Zarr

You can use Zarr to open NREL h5 resource files hosted on AWS S3 on your local computer. In our internal tests, this has comparable performance to reading data with an HSDS local server. The benefit of this approach is that you don’t need to run an HSDS server, the drawback is that you need to handle a large meta data file for every .h5 file you access on S3.

We currently do not have this integrated into the rex resource handler classes and are evaluating whether or not this is worthwhile.

Extra Requirements

You may need some additional software beyond the rex requirements to run this example:

pip install s3fs zarr fsspec kerchunk

Code Example

To open an h5 file hosted on AWS S3, follow the code example below. Here are some caveats to this approach:

  • Change s3_path and meta_path to your desired paths

  • The meta data file meta_path may take a long time to generate, typically a few minutes but in rare cases up to an hour.

  • The meta data file will be a few hundred MB and should be saved on your local hard drive.

  • The meta data file is unique to every h5 file regardless of spatial meta data or temporal time index.

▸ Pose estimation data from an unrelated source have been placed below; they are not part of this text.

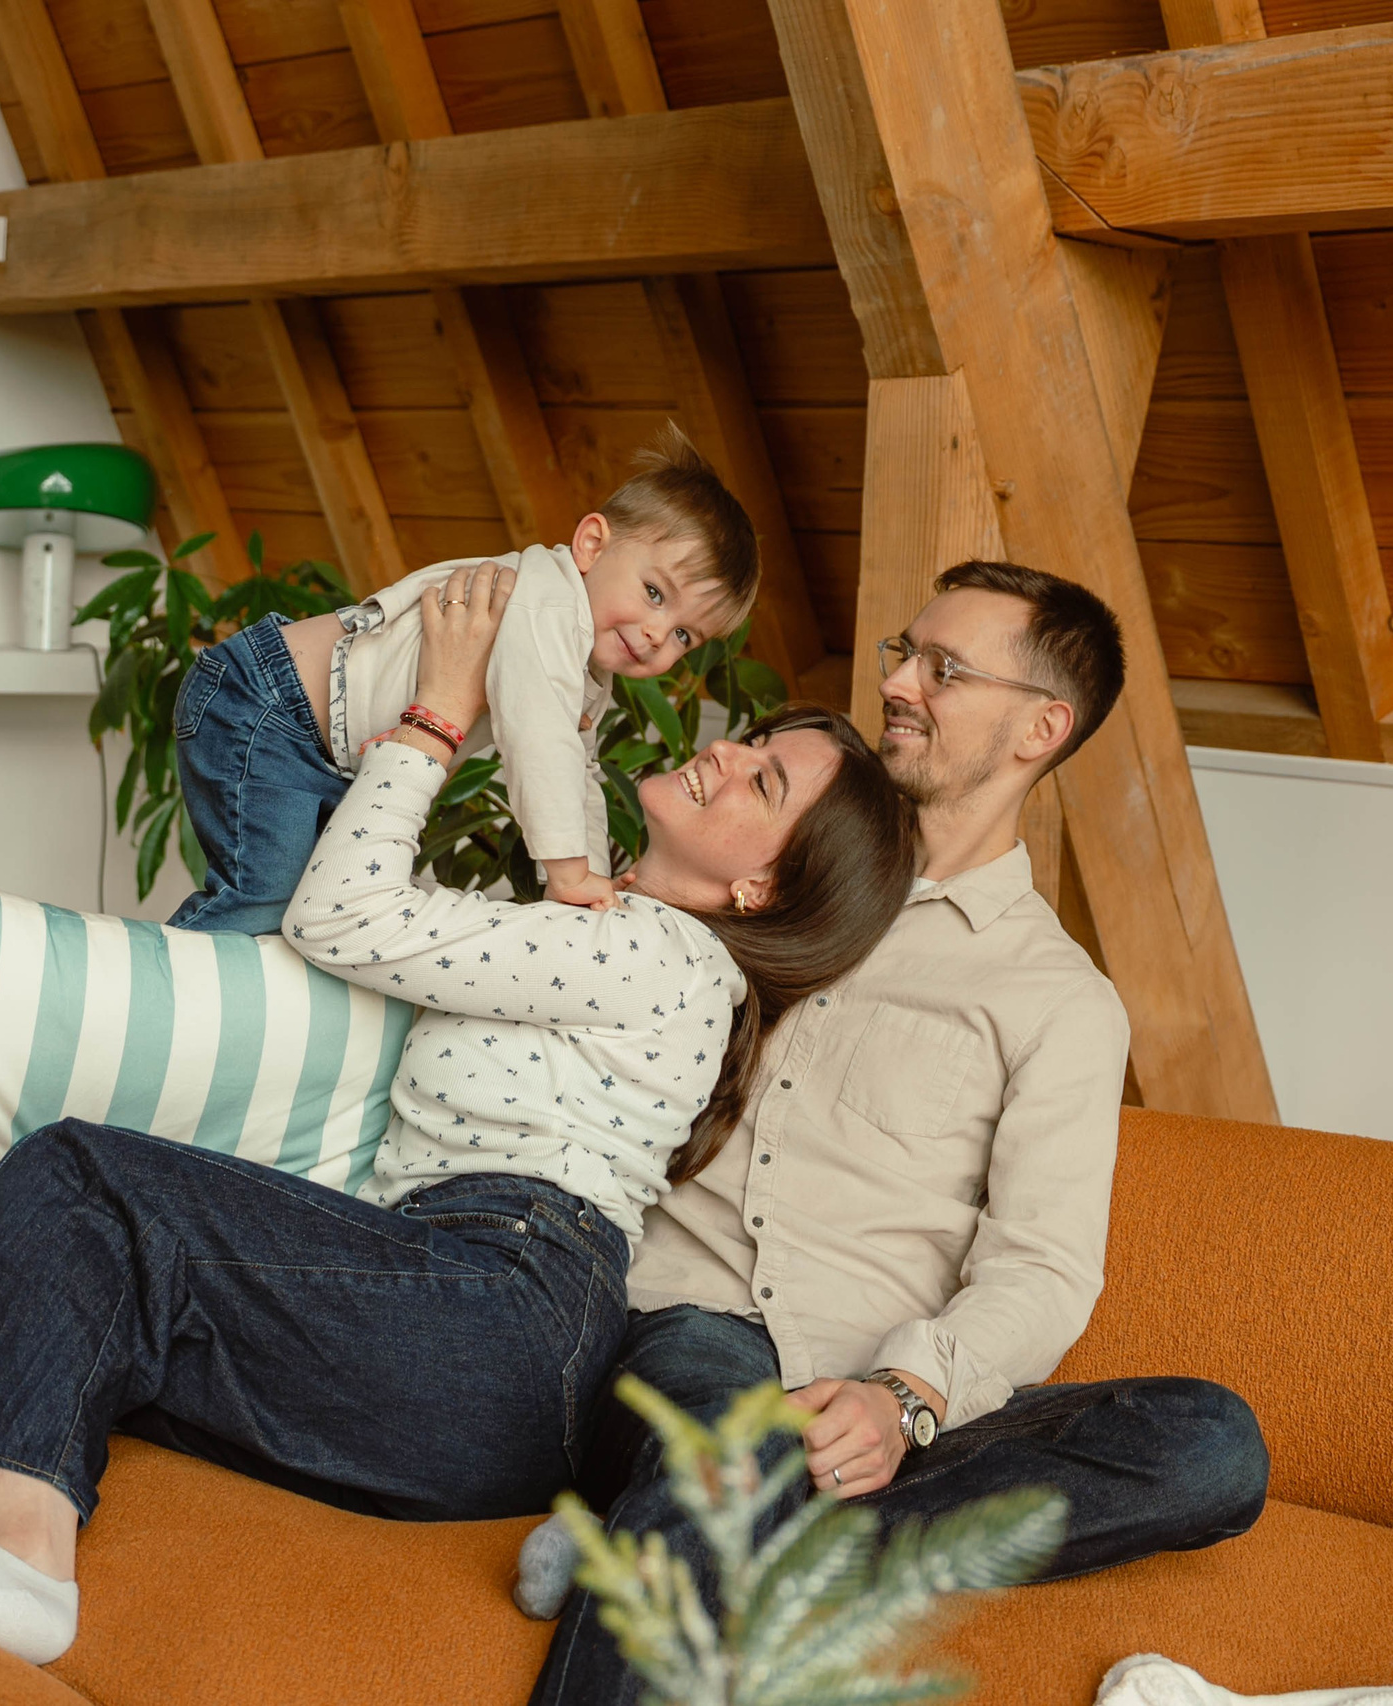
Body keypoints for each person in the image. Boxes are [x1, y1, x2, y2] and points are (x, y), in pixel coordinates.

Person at [0, 560, 920, 1668]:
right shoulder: (599, 917)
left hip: (502, 1312)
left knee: (80, 1175)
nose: (726, 753)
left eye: (761, 779)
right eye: (756, 741)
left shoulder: (658, 953)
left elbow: (343, 918)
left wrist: (438, 710)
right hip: (474, 1326)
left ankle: (22, 1556)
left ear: (761, 887)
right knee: (114, 1285)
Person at [521, 561, 1273, 1706]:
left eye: (945, 667)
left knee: (1211, 1442)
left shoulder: (1058, 998)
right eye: (903, 652)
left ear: (1041, 726)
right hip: (700, 1337)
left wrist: (904, 1393)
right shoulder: (766, 857)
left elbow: (1044, 1266)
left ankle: (690, 1549)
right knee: (731, 1445)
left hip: (885, 1406)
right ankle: (704, 1524)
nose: (901, 683)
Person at [171, 424, 755, 927]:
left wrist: (592, 883)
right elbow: (539, 742)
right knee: (260, 905)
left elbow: (577, 769)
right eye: (655, 593)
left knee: (311, 911)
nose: (658, 633)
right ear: (592, 544)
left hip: (317, 745)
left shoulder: (583, 666)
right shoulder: (547, 606)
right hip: (269, 705)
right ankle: (141, 988)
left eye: (684, 635)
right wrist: (568, 873)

  • Take care to apply dataset scale factors to convert from integer precision to physical units. In this case, the GHI scale factor is just 1, but it is often greater than 1. The rex resource handlers do this automatically but you need to do this manually when reading the data straight from disk.

import fsspec
import ujson
import zarr
from pathlib import Path
from kerchunk.hdf import SingleHdf5ToZarr

s3_path = 's3://nrel-pds-nsrdb/current/nsrdb_2020.h5'
meta_path = "./nsrdb_2020.json"

storage_opts = dict(mode="rb", anon=True, default_fill_cache=False,
                    default_cache_type="none")

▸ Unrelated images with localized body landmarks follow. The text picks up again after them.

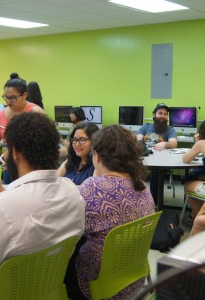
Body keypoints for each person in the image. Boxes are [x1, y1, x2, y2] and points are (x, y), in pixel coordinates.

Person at [0, 112, 85, 300]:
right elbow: (29, 217)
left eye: (6, 148)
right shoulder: (73, 193)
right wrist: (0, 192)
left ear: (15, 153)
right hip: (47, 292)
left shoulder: (1, 210)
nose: (4, 155)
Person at [67, 125, 155, 299]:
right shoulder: (143, 188)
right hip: (132, 277)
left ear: (97, 156)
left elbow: (68, 228)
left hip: (97, 282)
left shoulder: (92, 188)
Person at [136, 103, 177, 204]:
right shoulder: (145, 127)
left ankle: (154, 203)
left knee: (156, 172)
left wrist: (165, 143)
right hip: (145, 157)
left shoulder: (170, 129)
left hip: (161, 162)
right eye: (160, 113)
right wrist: (140, 142)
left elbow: (174, 143)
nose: (163, 116)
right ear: (154, 115)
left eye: (165, 114)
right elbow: (139, 139)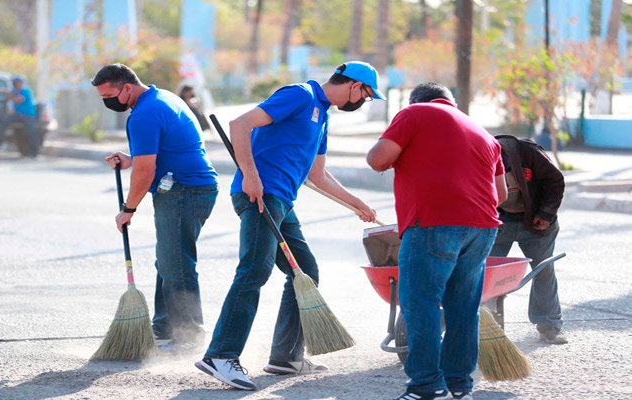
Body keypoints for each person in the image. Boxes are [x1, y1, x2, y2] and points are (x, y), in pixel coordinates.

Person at [195, 61, 383, 391]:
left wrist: (358, 205)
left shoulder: (322, 116)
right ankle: (220, 356)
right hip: (260, 196)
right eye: (366, 95)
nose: (363, 102)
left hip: (281, 201)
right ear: (354, 85)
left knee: (305, 270)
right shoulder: (300, 95)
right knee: (254, 270)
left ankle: (285, 357)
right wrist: (251, 175)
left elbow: (317, 175)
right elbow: (239, 124)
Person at [367, 82, 507, 400]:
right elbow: (500, 195)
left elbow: (377, 159)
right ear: (450, 103)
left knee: (420, 303)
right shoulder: (483, 132)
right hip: (482, 228)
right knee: (463, 307)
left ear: (418, 100)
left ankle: (427, 386)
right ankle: (459, 386)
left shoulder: (415, 112)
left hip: (433, 223)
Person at [91, 63, 219, 353]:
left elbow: (145, 172)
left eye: (109, 94)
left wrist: (129, 209)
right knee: (168, 260)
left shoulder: (144, 114)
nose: (106, 101)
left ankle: (189, 337)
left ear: (127, 87)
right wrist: (131, 158)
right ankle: (163, 329)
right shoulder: (161, 97)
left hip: (184, 190)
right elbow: (164, 150)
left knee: (177, 264)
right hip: (190, 187)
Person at [490, 135, 566, 345]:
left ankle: (549, 324)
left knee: (543, 270)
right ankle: (487, 329)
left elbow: (555, 181)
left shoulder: (527, 152)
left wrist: (546, 213)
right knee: (486, 276)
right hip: (498, 222)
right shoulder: (479, 156)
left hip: (535, 220)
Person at [0, 76, 39, 157]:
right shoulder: (14, 91)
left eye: (19, 83)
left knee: (31, 132)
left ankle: (34, 151)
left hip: (27, 114)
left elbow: (17, 100)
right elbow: (7, 93)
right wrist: (3, 91)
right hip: (17, 114)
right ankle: (1, 142)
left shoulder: (25, 91)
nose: (17, 84)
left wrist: (9, 95)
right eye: (16, 83)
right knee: (4, 121)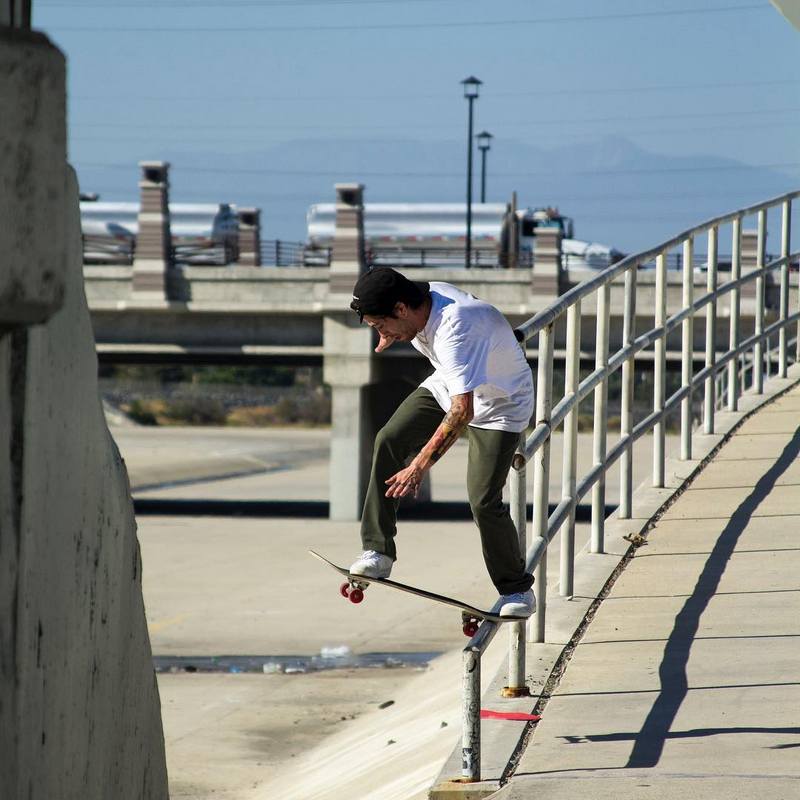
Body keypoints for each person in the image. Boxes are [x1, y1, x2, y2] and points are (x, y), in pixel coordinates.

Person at [347, 267, 536, 617]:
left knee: (483, 500)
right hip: (448, 386)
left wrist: (418, 466)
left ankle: (517, 592)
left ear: (401, 309)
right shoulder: (422, 302)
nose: (381, 333)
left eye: (381, 325)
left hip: (499, 403)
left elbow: (462, 412)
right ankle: (378, 551)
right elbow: (455, 393)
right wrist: (389, 333)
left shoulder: (454, 327)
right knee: (389, 439)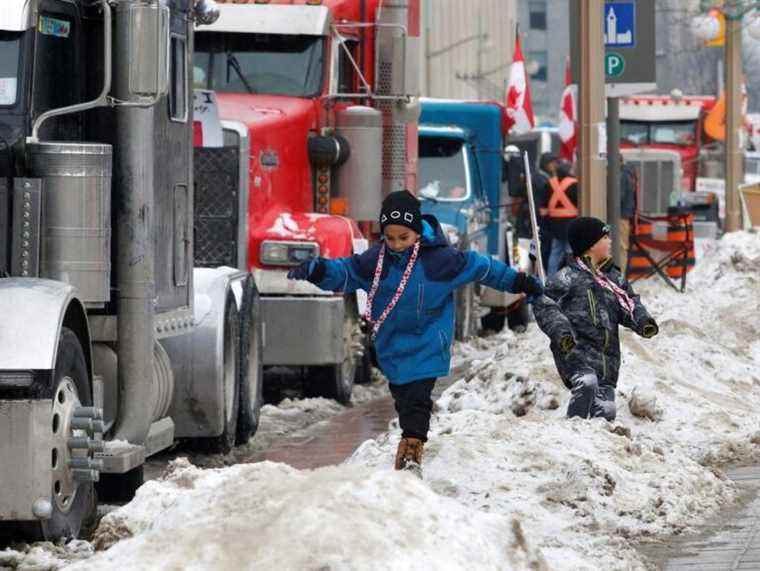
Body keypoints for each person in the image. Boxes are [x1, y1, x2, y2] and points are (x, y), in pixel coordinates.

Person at [287, 190, 543, 474]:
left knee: (417, 403)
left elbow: (483, 269)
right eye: (390, 237)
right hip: (392, 347)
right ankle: (410, 446)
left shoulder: (441, 261)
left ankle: (410, 457)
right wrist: (317, 270)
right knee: (403, 398)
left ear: (417, 232)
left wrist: (521, 282)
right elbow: (345, 272)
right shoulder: (375, 261)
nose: (396, 244)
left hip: (428, 342)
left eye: (403, 238)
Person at [532, 217, 658, 422]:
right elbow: (545, 306)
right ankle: (574, 428)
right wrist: (561, 332)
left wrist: (642, 321)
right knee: (587, 382)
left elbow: (629, 303)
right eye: (605, 237)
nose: (610, 241)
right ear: (590, 245)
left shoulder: (613, 280)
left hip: (606, 362)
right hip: (574, 354)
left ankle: (596, 444)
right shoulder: (567, 277)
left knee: (606, 412)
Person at [546, 160, 579, 277]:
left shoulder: (550, 183)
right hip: (571, 223)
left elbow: (545, 205)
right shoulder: (574, 183)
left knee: (555, 253)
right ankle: (571, 278)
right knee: (570, 253)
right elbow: (578, 202)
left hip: (555, 225)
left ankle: (551, 278)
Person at [619, 156, 638, 276]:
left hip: (619, 216)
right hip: (625, 215)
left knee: (620, 247)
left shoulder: (621, 176)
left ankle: (619, 275)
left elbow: (618, 197)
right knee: (622, 247)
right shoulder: (629, 174)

h5chunks = SingleHdf5ToZarr(s3_path, storage_options=storage_opts,
                            inline_threshold=0)

metadata_json_path = Path(meta_path)
if metadata_json_path.exists() is False:
    with open(metadata_json_path, 'wb') as out:
        out.write(ujson.dumps(h5chunks.translate()).encode())

with open(metadata_json_path, "rb") as f:
    mapper = fsspec.get_mapper("reference://", fo=ujson.load(f),
                               remote_protocol="s3",
                               remote_options={"anon": True})

data = zarr.open(mapper)

arr = data['ghi'][:, 0] / data['ghi'].attrs["scale_factor"]
print(list(data.keys()))
print(data['ghi'], data['ghi'].shape, data['ghi'].attrs)
print(arr)